→ **PASSAGE**:
*** Block opens ***

CPR Locomotive 592 of class D-9c was built in 1903 at Scenectedy Locomotive Works along with sisters 560 - 597. No. 592 was most likely a mainline engine for her early years. We do know that she was assigned to the Kettle Valley Division at least by 1947 where she served for a few years until moving on to spend her last days in the Western Region before being scrapped in January 1955. Many D - 9's worked the Kettle Valley in earlier years especially on passenger trains Nos. 11 & 12. A beautiful shot of 572 in the 1920's appears in Sanford's Steel Rails and Iron Men on page 82 and another of 579 on page 94 both of which are seen to be working passenger trains. Engine 578 was the pusher on the infamous Jessica wreck of 1926. The Smuin collection has a photo of an unidentified D-9 as tail-end pusher on an eastbound freight cresting the Coquihalla summit.
Here is the Sutton photo in what certainly is the South Okanagan. (You can click on any of the photos for a fuller screen picture.)
We have several other photos of her and many more of her sisters from on-line sites, notably Old Time Trains: http://www.trainweb.org/oldtimetrains/photos/cpr_steam/D9.htm
Here is another of 592 from the BC Provincial Archives dated 1922 with original tender.
The late, Lance Camp was particularly fond of the D - 9 locomotive and had a model built by craftsman, Herb Mason of Victoria BC some years ago. Their starting point was a model of a Northern Pacific Railway Ten-wheeler, the prototypes being built by Schenectedy about the same time as the CPR class. His admiration was contagious which made the author consider acquiring one for the Kettle Valley Model Railway. Happily, a friend was moved to offer gratis the very model that was needed to effect the rebuild. Thank you Arizona Jack for your generosity!
Here are photos of the NP Ten-Wheeler model. The sloping cylinders were a vitally important feature of the "starting point". Apparently, versions of the NP model have been produced by several manufacturers over the years. Ours is from the PFM run of the 1970's.
The first step we undertook was to strip the boiler of all appliances
and rails and piping. The photo shows the stripped boiler and at this point new handrails and running boards are already in progress.
The cab came off in pieces simply by bending the components with a pliers to break the original solder joints. A length of
square brass stock was soldered to the inside of the front of the cab after which the roof/sides were then soldered back to the front and rear panels. With superb Italian
and Swiss files in hand, we worked the front corners to shape according to photos of the prototype. These files and other fine tools were obtained from our Local Vancouver supplier Lacy West Supplies Limited: https://www.lacytools.ca/Articles.asp?ID=1
The cab work was not the most challenging step in the process. Re-setting it back on the boiler was straight forward enough thanks to our electronic resistance soldering unit. There are several makes and models offered; ours is this one by HOTIP which we acquired secondhand at a very reasonable price. Normally they run upwards of $400. This unit is not to be confused with a simple soldering station. A very good tool for brass work. https://www.p-b-l.com/pbl2002/hotip.html
Here are before-and-after shots of the cab. Note that the window opening has been moved forward by patching and filing. The window sashes had been removed and later were re-installed.

*** Block closes ***

→ **Saved data entries**:
*** Block opens ***

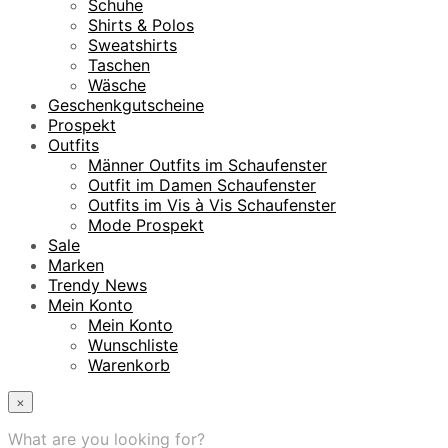
Schuhe
Shirts & Polos
Sweatshirts
Taschen
Wäsche
Geschenkgutscheine
Prospekt
Outfits
Männer Outfits im Schaufenster
Outfit im Damen Schaufenster
Outfits im Vis à Vis Schaufenster
Mode Prospekt
Sale
Marken
Trendy News
Mein Konto
Mein Konto
Wunschliste
Warenkorb
×
What are you looking for?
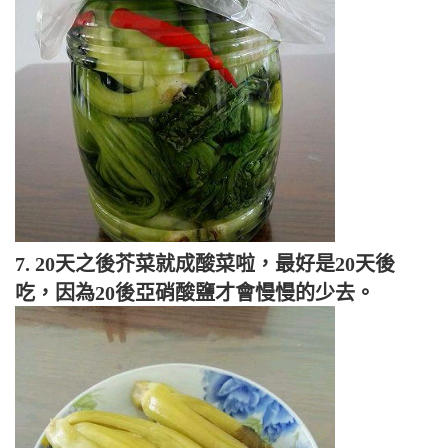
7. 20天之後芥菜就成酸菜啦，最好是20天後
吃，因為20後亞硝酸鹽才會慢慢的少去。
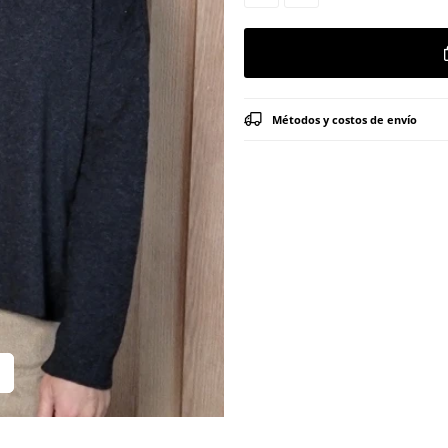
Métodos y costos de envío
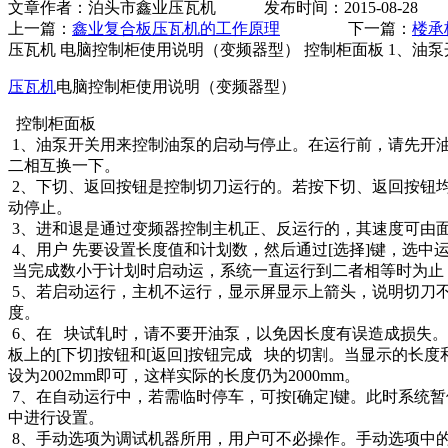
文章作者：泊头市鑫业压瓦机 发布时间：2015-08-28
上一篇：
鑫业复合板压瓦机的工作原理
下一篇：
楼承
压瓦机 电脑控制柜使用说明（变频器型） 控制柜面板 1、
压瓦机
电脑控制柜使用说明（变频器型）
控制柜面板
1、油泵开关用来控制油泵的启动与停止。在运行前，请先开
二相互换一下。
2、下切、返回按钮是控制切刀运行的。若按下切、返回按钮
动停止。
3、进和退是通过变频器控制主机正、反运行的，其速度可由
4、用户 先要设置长度值和计划数，然后通过[选择]键，选中
当完成数小于计划时启动运，系统一直运行到二者相等时为止
5、若启动运行，主机不运行，显示屏显示上箭头，说明切刀不
度。
6、在 块试轧时，请不要开油泵，以免因长度有误造成损失
板上的[下切]按钮和[返回]按钮完成 块的切割。当显示的长度
设为2002mm即可，这样实际的长度仍为2000mm。
7、在自动运行中，若需临时停车，可按[确定]键。此时系统暂
中进行设置。
8、手动选项为调试机器所用，用户可不必操作。手动选项中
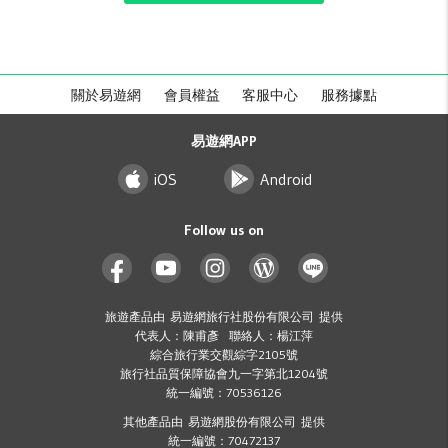
關於易遊網
會員權益
客服中心
服務據點
易遊網APP
iOS
Android
Follow us on
旅遊產品由 易遊網旅行社股份有限公司 提供
代表人：陳甫彥 聯絡人：楊江萍
綜合旅行業交觀綜字2105號
旅行社品質保障協會九一字第北1204號
統一編號：70536126
其他產品由 易遊網股份有限公司 提供
統一編號：70472137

*** Block closes ***

→ **TASK DESCRIPTION**:
Answer these questions from the text about CPR locomotive 592 and its model:
(a) In what month and year was No. 592 scrapped?
(b) Who built Lance Camp's D-9 model?
(c) Which production run is the Ten-Wheeler model used for the rebuild from?

→ **ANSWER SPACE**:
(a) January 1955
(b) Herb Mason of Victoria BC
(c) The PFM run of the 1970's